Guarantee: in local optimum, the algorithm gives $\leq (3+\epsilon) \cdot OPT$. Proof: amortized analysis of swaps. Application: optimal server placement, regional center distribution.

Classification by Guarantees

Approximation algorithms are divided by strength of guarantee:

Constant approximation ($\rho$): $ALG \leq \rho \cdot OPT$ for some fixed $\rho$. For example, Vertex Cover—2-approximation (Bar-Yehuda, 1981).
Logarithmic ($O(\log n)$): Set Cover—$\ln n$-approximation via greedy (Johansson, Lovász, Chvátal).
PTAS (Polynomial-Time Approximation Scheme): for any $\epsilon > 0$ there exists an algorithm with guarantee $(1+\epsilon)$, polynomial in $n$ (but possibly exponential in $1/\epsilon$).
FPTAS (Fully PTAS): polynomial in both $n$ and $1/\epsilon$. Exists for knapsack, does not exist for TSP (if $P \neq NP$).

Lower Bounds of Approximability

Many problems have proven inapproximability thresholds (assuming $P \neq NP$):

MAX-3SAT: cannot approximate better than $7/8$ (Håstad, 1997)
Vertex Cover: not better than $1.36$ (Dinur-Safra)
Set Cover: not better than $(1-\epsilon)\ln n$ (Feige, Moskovitz)

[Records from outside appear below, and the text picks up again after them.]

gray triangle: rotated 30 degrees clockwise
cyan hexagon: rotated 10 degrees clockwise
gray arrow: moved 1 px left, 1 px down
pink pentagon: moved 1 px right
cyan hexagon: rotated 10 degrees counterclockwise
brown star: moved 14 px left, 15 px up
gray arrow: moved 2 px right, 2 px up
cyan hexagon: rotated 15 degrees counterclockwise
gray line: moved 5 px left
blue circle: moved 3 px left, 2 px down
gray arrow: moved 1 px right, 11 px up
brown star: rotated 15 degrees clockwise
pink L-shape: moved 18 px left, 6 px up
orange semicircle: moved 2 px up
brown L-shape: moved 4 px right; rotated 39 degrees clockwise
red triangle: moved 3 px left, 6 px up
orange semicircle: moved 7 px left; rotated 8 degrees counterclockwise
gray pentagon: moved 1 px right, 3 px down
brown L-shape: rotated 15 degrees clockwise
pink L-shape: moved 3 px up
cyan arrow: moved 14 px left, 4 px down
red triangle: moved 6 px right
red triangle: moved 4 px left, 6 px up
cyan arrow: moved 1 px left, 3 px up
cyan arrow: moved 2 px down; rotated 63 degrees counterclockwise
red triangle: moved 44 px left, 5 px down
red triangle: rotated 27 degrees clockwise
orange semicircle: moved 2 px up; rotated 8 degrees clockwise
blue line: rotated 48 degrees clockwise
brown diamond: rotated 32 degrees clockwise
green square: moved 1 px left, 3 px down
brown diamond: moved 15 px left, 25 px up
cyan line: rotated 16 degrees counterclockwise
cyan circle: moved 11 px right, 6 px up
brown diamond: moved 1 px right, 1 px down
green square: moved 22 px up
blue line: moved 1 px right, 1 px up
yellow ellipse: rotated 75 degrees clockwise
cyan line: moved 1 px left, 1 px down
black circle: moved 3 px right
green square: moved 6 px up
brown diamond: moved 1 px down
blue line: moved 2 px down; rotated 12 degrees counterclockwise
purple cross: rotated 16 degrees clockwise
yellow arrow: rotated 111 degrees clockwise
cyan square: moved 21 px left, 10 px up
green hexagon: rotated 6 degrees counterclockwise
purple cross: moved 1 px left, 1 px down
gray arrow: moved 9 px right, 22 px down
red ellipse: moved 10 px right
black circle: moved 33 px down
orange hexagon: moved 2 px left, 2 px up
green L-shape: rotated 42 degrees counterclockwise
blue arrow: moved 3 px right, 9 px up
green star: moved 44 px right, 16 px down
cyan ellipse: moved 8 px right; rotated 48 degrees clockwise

These results are obtained through the PCP theorem—one of the deepest theorems in complexity theory.

Applications

Approximation algorithms are critical for big data, where even Branch & Bound is too slow: recommender systems ($k$-medoids, $k$-means via 2-approximation), social networks (influence maximization via greedy submodular algorithm with guarantee $1-1/e$), bioinformatics (sequence alignment).